■ Page excerpt:
^^^^^^^^^^^^^^^^

3.1.9. Revenue, Engagement Rate, and Composite Utility Graphs

Figure 9 presents revenue, engagement rate, and composite utility prior to model training.

Revenue and engagement histograms provide comprehensive descriptive insights but do not offer modeling-critical information beyond confirming the skewness already captured through numeric features. These visual descriptions were therefore omitted for conciseness. The insights below illustrate how the various features of the system interact and function before model training.

Success Probability Based on Signal Strength

With regard to engagement rate, success probability approaches 0.35 and remains relatively stable. With seller commission, success probability response increases with stronger signals, reaching a maximum of 0.40. This finding suggests that commissions increase affiliate attraction and aid in conversions. Success probability with respect to CTR is unstable, as clicks are highly variable. Commission is the most influential variable that increases success rates, as confirmed by the analyses.

Figure 10 depicts the increase in the likelihood of conversions as signal strength is heightened. The engagement rate, represented by the blue line in the figure, mostly stays within the range of 0.34 to 0.37. While there is some minor fluctuation as it moves up and down, there is no consistent upward movement. Even when the engagement rate rises, this does not mean that the chances of success improve; it simply stays consistent.

The orange line, which represents seller commission, begins at a low level of around 0.30 when commissions are low before gradually rising to approximately 0.40 when the commission rate is high. After 20 bins, commission slightly declines, indicating that large commissions tend to engender greater conversions, although excessively high levels may not lead to additional gains. The green line represents the CTR, which fluctuates randomly and consistently from 0.34 to 0.37, suggesting that this variable inconsistently and unreliably predicts success. As can be seen, seller commission, engagement rate, and CTR provide unstable conversion predictions.

3.1.10. Dominance and Strong Pairs

While interesting from a network analysis perspective, dominance patterns do not directly inform the proposed two-stage modeling pipeline and were therefore removed for brevity.

3.1.11. Text Embedding Visualization with t-SNE

Figure 11 presents a t-SNE visualization of the BERT-based text embeddings.

^^^^^^^^^^^^^^^^

■ Supplied entries:
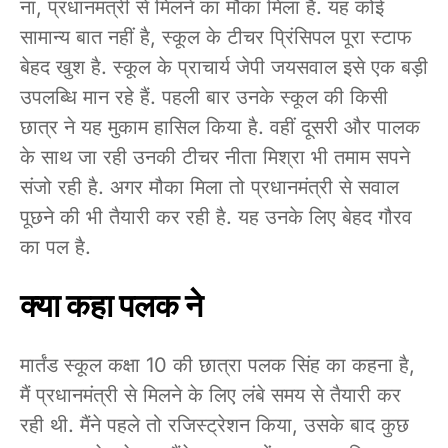
ना, प्रधानमंत्री से मिलने का मौका मिला है. यह कोई
सामान्य बात नहीं है, स्कूल के टीचर प्रिंसिपल पूरा स्टाफ
बेहद खुश है. स्कूल के प्राचार्य जेपी जयसवाल इसे एक बड़ी
उपलब्धि मान रहे हैं. पहली बार उनके स्कूल की किसी
छात्र ने यह मुकाम हासिल किया है. वहीं दूसरी और पालक
के साथ जा रही उनकी टीचर नीता मिश्रा भी तमाम सपने
संजो रही है. अगर मौका मिला तो प्रधानमंत्री से सवाल
पूछने की भी तैयारी कर रही है. यह उनके लिए बेहद गौरव
का पल है.
क्या कहा पलक ने
मार्तंड स्कूल कक्षा 10 की छात्रा पलक सिंह का कहना है,
मैं प्रधानमंत्री से मिलने के लिए लंबे समय से तैयारी कर
रही थी. मैंने पहले तो रजिस्ट्रेशन किया, उसके बाद कुछ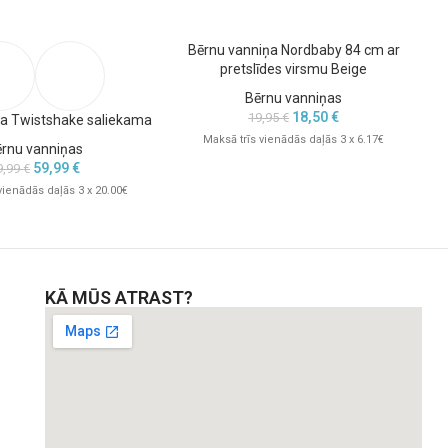
Bērnu vanniņa Nordbaby 84 cm ar
pretslīdes virsmu Beige
Bērnu vanniņas
18,50
€
19,95
€
ņa Twistshake saliekama
Maksā trīs vienādās daļās 3 x 6.17€
ērnu vanniņas
59,99
€
9,99
€
vienādās daļās 3 x 20.00€
KĀ MŪS ATRAST?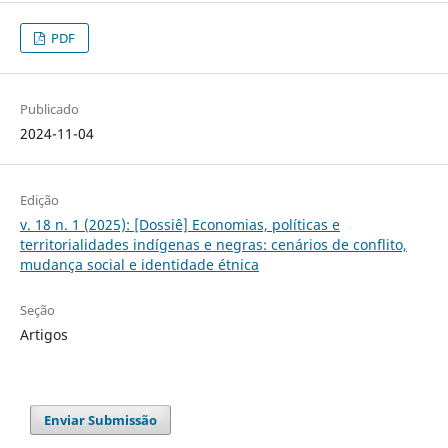
PDF
Publicado
2024-11-04
Edição
v. 18 n. 1 (2025): [Dossiê] Economias, políticas e
territorialidades indígenas e negras: cenários de conflito,
mudança social e identidade étnica
Seção
Artigos
Enviar Submissão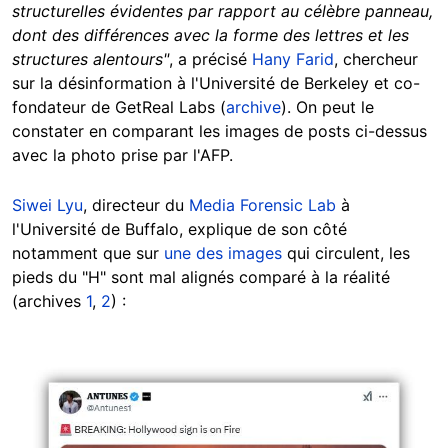
structurelles évidentes par rapport au célèbre panneau,
dont des différences avec la forme des lettres et les
structures alentours"
, a précisé
Hany Farid
, chercheur
sur la désinformation à l'Université de Berkeley et co-
fondateur de GetReal Labs (
archive
). On peut le
constater en comparant les images de posts ci-dessus
avec la photo prise par l'AFP.
Siwei Lyu
, directeur du
Media Forensic Lab
à
l'Université de Buffalo, explique de son côté
notamment que sur
une des images
qui circulent, les
pieds du "H" sont mal alignés comparé à la réalité
(archives
1
,
2
) :
Image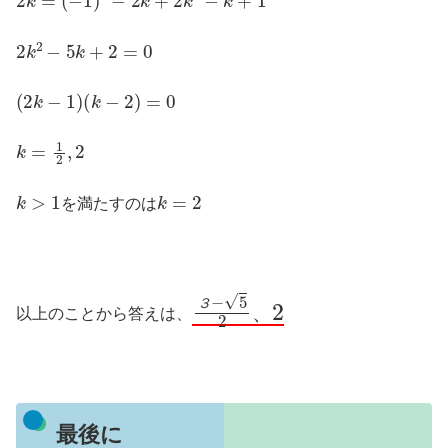
2
k
2
−
5
k
+
2
=
0
(
2
k
−
1
)
(
k
−
2
)
=
0
k
=
1
2
,
2
k
>
1
k
=
2
を満たすのは
３
−
5
2
2
、
以上のことから答えは、
３
最後に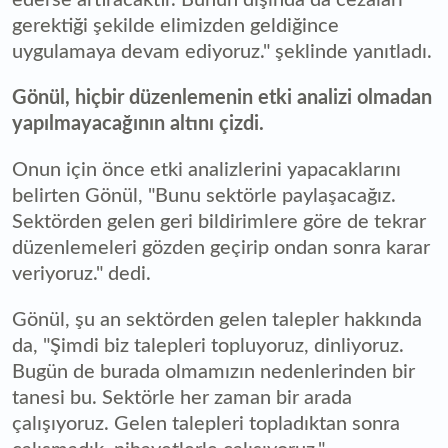
gerektiği şekilde elimizden geldiğince
uygulamaya devam ediyoruz." şeklinde yanıtladı.
Gönül, hiçbir düzenlemenin etki analizi olmadan
yapılmayacağının altını çizdi.
Onun için önce etki analizlerini yapacaklarını
belirten Gönül, "Bunu sektörle paylaşacağız.
Sektörden gelen geri bildirimlere göre de tekrar
düzenlemeleri gözden geçirip ondan sonra karar
veriyoruz." dedi.
Gönül, şu an sektörden gelen talepler hakkında
da, "Şimdi biz talepleri topluyoruz, dinliyoruz.
Bugün de burada olmamızın nedenlerinden bir
tanesi bu. Sektörle her zaman bir arada
çalışıyoruz. Gelen talepleri topladıktan sonra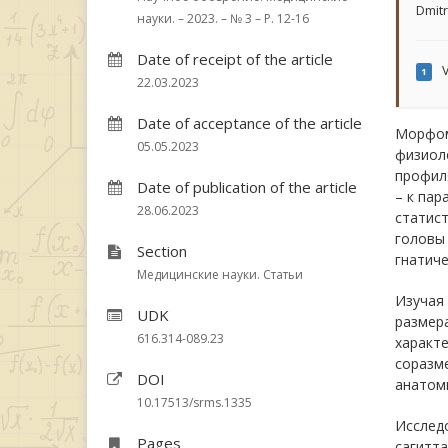
Dmitr
науки. – 2023. – № 3 – P. 12-16
Date of receipt of the article
V
1
22.03.2023
Date of acceptance of the article
Морфом
05.05.2023
физиол
профиля
Date of publication of the article
– к пар
28.06.2023
статис
головы
Section
гнатиче
Медицинские науки. Статьи
Изучая 
UDK
размер
616.314-089.23
характе
соразм
DOI
анатоми
10.17513/srms.1335
Исследо
Pages
сагитта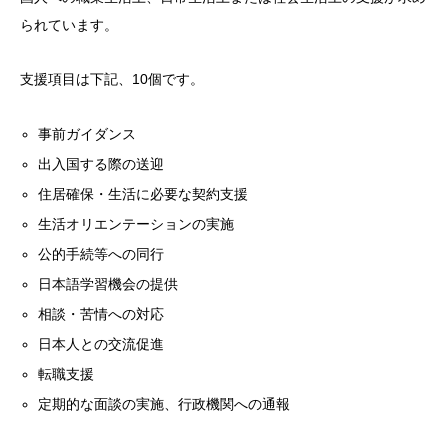
られています。
支援項目は下記、10個です。
事前ガイダンス
出入国する際の送迎
住居確保・生活に必要な契約支援
生活オリエンテーションの実施
公的手続等への同行
日本語学習機会の提供
相談・苦情への対応
日本人との交流促進
転職支援
定期的な面談の実施、行政機関への通報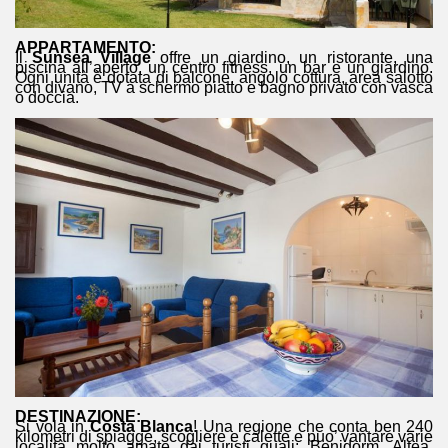
APPARTAMENTO:
Il
Sunsea Village
offre un giardino, un ristorante, una
piscina all’aperto, un centro fitness, un bar e un giardino.
Ogni unità è dotata di balcone, angolo cottura, area salotto
con divano, TV a schermo piatto e bagno privato con vasca
o doccia.
DESTINAZIONE:
Si vola in
Costa Blanca
! Una regione che conta ben 240
kilometri di spiagge, scogliere e calette e puo’ vantare varie
località molto amate dai turisti quali: Benidorm, Altea,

^^^^^^^^^^^^^^^^

■ Tasks and exercises:
• A. Update the excerpt on revenue and engagement graphs from "Figure 9 presents" up to and including "before model training.", replacing "histograms" with "plots".
• B. In the excerpt on revenue and engagement graphs, recast the paragraph beginning "Figure 10 depicts the increase" as a short bulleted list that keeps its main facts.
• C. For each statement, say whether it agrees with the excerpt on revenue and engagement graphs. Answer yes or no, and quote the words that decide it.
(i) The revenue and engagement histograms were left out for conciseness.
(ii) With seller commission, success probability reaches a maximum of 0.50.
(iii) Dominance patterns were kept because they inform the two-stage modeling pipeline.
The items have no connection to the excerpt on revenue and engagement graphs.

■ Responses by item number:
• A.
Figure 9 presents revenue, engagement rate, and composite utility prior to model training.

Revenue and engagement plots provide comprehensive descriptive insights but do not offer modeling-critical information beyond confirming the skewness already captured through numeric features. These visual descriptions were therefore omitted for conciseness. The insights below illustrate how the various features of the system interact and function before model training.

• B.
- Figure 10 shows the likelihood of conversions as signal strength is heightened.
- The engagement rate (blue line) mostly stays between 0.34 and 0.37.
- It fluctuates slightly up and down but shows no consistent upward movement.
- A rising engagement rate does not improve the chances of success, which stay consistent.

• C.
(i) Yes: "These visual descriptions were therefore omitted for conciseness."
(ii) No: "reaching a maximum of 0.40"
(iii) No: "do not directly inform the proposed two-stage modeling pipeline and were therefore removed for brevity"